Problem description
Set out exactly every line of the entries below, starting at the line that holds "初診の方、月初めの受診には保険証をお持ち下さ" and stopping after the line that holds "dari 100 game".

Task data Start Marker

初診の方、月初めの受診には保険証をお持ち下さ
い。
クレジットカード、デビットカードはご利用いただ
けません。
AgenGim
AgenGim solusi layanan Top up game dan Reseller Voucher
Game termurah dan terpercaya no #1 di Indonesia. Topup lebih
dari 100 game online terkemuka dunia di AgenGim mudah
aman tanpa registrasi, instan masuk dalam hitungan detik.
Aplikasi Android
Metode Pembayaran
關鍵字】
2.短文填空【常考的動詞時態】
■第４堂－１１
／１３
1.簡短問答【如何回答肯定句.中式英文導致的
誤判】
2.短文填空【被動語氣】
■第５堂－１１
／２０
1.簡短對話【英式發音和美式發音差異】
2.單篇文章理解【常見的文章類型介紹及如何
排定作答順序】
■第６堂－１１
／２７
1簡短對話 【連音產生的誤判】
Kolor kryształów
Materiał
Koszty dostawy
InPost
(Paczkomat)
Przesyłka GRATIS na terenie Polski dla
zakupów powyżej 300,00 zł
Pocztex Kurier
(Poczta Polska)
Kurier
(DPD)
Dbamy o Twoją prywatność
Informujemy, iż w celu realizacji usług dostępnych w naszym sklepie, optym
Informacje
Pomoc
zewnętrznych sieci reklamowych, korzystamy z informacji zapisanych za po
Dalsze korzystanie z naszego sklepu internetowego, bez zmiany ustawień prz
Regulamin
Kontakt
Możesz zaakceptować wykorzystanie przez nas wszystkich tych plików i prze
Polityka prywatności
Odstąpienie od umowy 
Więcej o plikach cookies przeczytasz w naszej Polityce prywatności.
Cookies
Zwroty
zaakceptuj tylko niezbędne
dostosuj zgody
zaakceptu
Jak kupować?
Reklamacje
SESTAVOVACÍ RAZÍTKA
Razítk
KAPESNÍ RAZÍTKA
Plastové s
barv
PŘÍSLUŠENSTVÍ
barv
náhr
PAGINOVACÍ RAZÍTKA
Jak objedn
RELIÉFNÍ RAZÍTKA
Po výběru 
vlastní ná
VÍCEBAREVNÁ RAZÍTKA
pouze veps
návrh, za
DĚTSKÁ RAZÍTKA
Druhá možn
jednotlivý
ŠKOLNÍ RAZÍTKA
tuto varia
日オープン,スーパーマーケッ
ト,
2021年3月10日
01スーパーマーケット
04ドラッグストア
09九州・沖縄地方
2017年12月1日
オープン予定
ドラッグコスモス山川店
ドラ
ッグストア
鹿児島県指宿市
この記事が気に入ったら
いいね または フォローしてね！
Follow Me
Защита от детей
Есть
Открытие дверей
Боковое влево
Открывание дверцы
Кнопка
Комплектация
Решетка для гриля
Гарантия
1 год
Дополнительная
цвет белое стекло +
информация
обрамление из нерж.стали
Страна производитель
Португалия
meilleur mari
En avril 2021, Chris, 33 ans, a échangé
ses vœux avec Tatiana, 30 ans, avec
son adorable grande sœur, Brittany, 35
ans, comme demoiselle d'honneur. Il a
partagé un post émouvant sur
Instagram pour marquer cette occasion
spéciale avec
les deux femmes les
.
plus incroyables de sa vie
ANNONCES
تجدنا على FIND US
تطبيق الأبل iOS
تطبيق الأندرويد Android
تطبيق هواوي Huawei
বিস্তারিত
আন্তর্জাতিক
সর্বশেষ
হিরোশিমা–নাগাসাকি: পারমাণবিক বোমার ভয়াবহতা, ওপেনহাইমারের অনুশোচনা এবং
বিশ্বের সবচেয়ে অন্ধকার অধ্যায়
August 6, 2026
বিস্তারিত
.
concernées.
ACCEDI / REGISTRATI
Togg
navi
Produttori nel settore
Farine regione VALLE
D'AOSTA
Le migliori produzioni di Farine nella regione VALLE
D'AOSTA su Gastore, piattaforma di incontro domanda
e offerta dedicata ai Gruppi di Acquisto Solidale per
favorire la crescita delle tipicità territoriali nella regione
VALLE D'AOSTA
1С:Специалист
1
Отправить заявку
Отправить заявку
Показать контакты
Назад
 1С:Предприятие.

Task data End Marker
Task data Start Marker

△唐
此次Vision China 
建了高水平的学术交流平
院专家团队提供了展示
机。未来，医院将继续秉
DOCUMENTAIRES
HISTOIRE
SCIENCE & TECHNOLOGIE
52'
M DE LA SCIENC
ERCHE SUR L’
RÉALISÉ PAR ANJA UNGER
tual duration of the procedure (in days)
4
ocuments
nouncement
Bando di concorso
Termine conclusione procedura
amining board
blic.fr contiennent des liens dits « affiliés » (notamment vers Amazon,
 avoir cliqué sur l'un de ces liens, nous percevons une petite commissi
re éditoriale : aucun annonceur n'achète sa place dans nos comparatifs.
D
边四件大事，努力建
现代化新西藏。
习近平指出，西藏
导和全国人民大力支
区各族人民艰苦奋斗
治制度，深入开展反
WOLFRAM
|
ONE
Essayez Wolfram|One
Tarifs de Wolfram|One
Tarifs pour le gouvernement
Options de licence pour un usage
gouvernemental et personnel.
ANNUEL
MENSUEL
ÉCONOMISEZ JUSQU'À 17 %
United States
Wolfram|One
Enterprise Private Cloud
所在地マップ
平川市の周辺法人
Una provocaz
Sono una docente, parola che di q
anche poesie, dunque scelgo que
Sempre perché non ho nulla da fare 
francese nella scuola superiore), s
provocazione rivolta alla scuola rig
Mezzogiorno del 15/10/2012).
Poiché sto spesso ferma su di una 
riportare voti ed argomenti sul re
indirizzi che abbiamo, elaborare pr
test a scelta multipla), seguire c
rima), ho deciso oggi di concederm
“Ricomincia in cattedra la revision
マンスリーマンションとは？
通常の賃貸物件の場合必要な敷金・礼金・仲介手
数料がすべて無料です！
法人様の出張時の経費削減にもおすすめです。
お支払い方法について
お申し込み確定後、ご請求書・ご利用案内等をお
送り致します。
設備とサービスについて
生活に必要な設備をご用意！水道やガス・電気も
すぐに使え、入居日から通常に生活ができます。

Task data End Marker

Written solution
初診の方、月初めの受診には保険証をお持ち下さ
い。
クレジットカード、デビットカードはご利用いただ
けません。
AgenGim
AgenGim solusi layanan Top up game dan Reseller Voucher
Game termurah dan terpercaya no #1 di Indonesia. Topup lebih
dari 100 game online terkemuka dunia di AgenGim mudah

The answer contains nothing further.